--- EXTRACTED ENTRIES ---

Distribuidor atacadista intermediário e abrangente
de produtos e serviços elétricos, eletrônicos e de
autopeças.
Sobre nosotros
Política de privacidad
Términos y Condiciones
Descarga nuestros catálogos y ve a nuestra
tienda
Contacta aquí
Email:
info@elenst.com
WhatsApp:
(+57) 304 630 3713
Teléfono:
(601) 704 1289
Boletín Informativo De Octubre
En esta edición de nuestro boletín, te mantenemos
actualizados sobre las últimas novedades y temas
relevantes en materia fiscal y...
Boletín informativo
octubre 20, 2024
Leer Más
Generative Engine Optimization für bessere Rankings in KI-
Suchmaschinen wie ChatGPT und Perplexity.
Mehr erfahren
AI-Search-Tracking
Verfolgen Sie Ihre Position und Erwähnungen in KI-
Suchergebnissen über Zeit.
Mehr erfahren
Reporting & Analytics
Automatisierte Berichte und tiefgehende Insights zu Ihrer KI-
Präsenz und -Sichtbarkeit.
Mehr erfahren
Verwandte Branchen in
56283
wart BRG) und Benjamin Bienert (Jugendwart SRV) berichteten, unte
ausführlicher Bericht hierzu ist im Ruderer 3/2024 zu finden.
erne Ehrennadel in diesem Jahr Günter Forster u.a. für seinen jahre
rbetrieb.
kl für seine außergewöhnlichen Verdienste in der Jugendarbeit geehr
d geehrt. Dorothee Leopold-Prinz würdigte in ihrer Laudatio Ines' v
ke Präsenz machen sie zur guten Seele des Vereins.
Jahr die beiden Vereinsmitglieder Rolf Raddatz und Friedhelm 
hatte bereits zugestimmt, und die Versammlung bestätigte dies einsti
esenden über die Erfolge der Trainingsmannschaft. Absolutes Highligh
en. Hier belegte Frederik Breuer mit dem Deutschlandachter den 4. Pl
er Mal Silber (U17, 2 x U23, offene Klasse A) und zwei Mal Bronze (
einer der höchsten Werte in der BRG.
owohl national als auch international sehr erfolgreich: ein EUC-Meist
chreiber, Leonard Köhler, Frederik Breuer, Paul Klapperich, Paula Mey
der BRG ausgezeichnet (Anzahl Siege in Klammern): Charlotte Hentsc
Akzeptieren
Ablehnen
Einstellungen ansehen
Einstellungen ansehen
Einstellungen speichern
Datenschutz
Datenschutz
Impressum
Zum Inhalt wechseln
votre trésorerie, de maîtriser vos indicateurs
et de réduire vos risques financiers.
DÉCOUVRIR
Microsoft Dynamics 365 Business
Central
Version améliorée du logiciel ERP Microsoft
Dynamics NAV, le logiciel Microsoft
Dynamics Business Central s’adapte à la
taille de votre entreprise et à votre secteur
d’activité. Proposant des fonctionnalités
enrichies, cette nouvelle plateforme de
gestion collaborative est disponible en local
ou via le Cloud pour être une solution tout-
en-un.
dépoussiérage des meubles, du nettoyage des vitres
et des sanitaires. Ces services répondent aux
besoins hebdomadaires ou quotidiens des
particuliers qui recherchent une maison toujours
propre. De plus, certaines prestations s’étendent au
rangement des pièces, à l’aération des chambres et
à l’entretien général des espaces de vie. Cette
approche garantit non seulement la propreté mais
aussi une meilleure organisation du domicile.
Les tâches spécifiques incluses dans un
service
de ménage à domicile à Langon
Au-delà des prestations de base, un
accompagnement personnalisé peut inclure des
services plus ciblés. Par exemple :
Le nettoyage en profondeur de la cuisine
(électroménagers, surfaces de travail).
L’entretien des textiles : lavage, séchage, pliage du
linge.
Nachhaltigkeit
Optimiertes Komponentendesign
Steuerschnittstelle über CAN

---

→ **BRIEF**
Write out all the records again, exactly as they appear.

→ **TASK OUTPUT**
Distribuidor atacadista intermediário e abrangente
de produtos e serviços elétricos, eletrônicos e de
autopeças.
Sobre nosotros
Política de privacidad
Términos y Condiciones
Descarga nuestros catálogos y ve a nuestra
tienda
Contacta aquí
Email:
info@elenst.com
WhatsApp:
(+57) 304 630 3713
Teléfono:
(601) 704 1289
Boletín Informativo De Octubre
En esta edición de nuestro boletín, te mantenemos
actualizados sobre las últimas novedades y temas
relevantes en materia fiscal y...
Boletín informativo
octubre 20, 2024
Leer Más
Generative Engine Optimization für bessere Rankings in KI-
Suchmaschinen wie ChatGPT und Perplexity.
Mehr erfahren
AI-Search-Tracking
Verfolgen Sie Ihre Position und Erwähnungen in KI-
Suchergebnissen über Zeit.
Mehr erfahren
Reporting & Analytics
Automatisierte Berichte und tiefgehende Insights zu Ihrer KI-
Präsenz und -Sichtbarkeit.
Mehr erfahren
Verwandte Branchen in
56283
wart BRG) und Benjamin Bienert (Jugendwart SRV) berichteten, unte
ausführlicher Bericht hierzu ist im Ruderer 3/2024 zu finden.
erne Ehrennadel in diesem Jahr Günter Forster u.a. für seinen jahre
rbetrieb.
kl für seine außergewöhnlichen Verdienste in der Jugendarbeit geehr
d geehrt. Dorothee Leopold-Prinz würdigte in ihrer Laudatio Ines' v
ke Präsenz machen sie zur guten Seele des Vereins.
Jahr die beiden Vereinsmitglieder Rolf Raddatz und Friedhelm 
hatte bereits zugestimmt, und die Versammlung bestätigte dies einsti
esenden über die Erfolge der Trainingsmannschaft. Absolutes Highligh
en. Hier belegte Frederik Breuer mit dem Deutschlandachter den 4. Pl
er Mal Silber (U17, 2 x U23, offene Klasse A) und zwei Mal Bronze (
einer der höchsten Werte in der BRG.
owohl national als auch international sehr erfolgreich: ein EUC-Meist
chreiber, Leonard Köhler, Frederik Breuer, Paul Klapperich, Paula Mey
der BRG ausgezeichnet (Anzahl Siege in Klammern): Charlotte Hentsc
Akzeptieren
Ablehnen
Einstellungen ansehen
Einstellungen ansehen
Einstellungen speichern
Datenschutz
Datenschutz
Impressum
Zum Inhalt wechseln
votre trésorerie, de maîtriser vos indicateurs
et de réduire vos risques financiers.
DÉCOUVRIR
Microsoft Dynamics 365 Business
Central
Version améliorée du logiciel ERP Microsoft
Dynamics NAV, le logiciel Microsoft
Dynamics Business Central s’adapte à la
taille de votre entreprise et à votre secteur
d’activité. Proposant des fonctionnalités
enrichies, cette nouvelle plateforme de
gestion collaborative est disponible en local
ou via le Cloud pour être une solution tout-
en-un.
dépoussiérage des meubles, du nettoyage des vitres
et des sanitaires. Ces services répondent aux
besoins hebdomadaires ou quotidiens des
particuliers qui recherchent une maison toujours
propre. De plus, certaines prestations s’étendent au
rangement des pièces, à l’aération des chambres et
à l’entretien général des espaces de vie. Cette
approche garantit non seulement la propreté mais
aussi une meilleure organisation du domicile.
Les tâches spécifiques incluses dans un
service
de ménage à domicile à Langon
Au-delà des prestations de base, un
accompagnement personnalisé peut inclure des
services plus ciblés. Par exemple :
Le nettoyage en profondeur de la cuisine
(électroménagers, surfaces de travail).
L’entretien des textiles : lavage, séchage, pliage du
linge.
Nachhaltigkeit
Optimiertes Komponentendesign
Steuerschnittstelle über CAN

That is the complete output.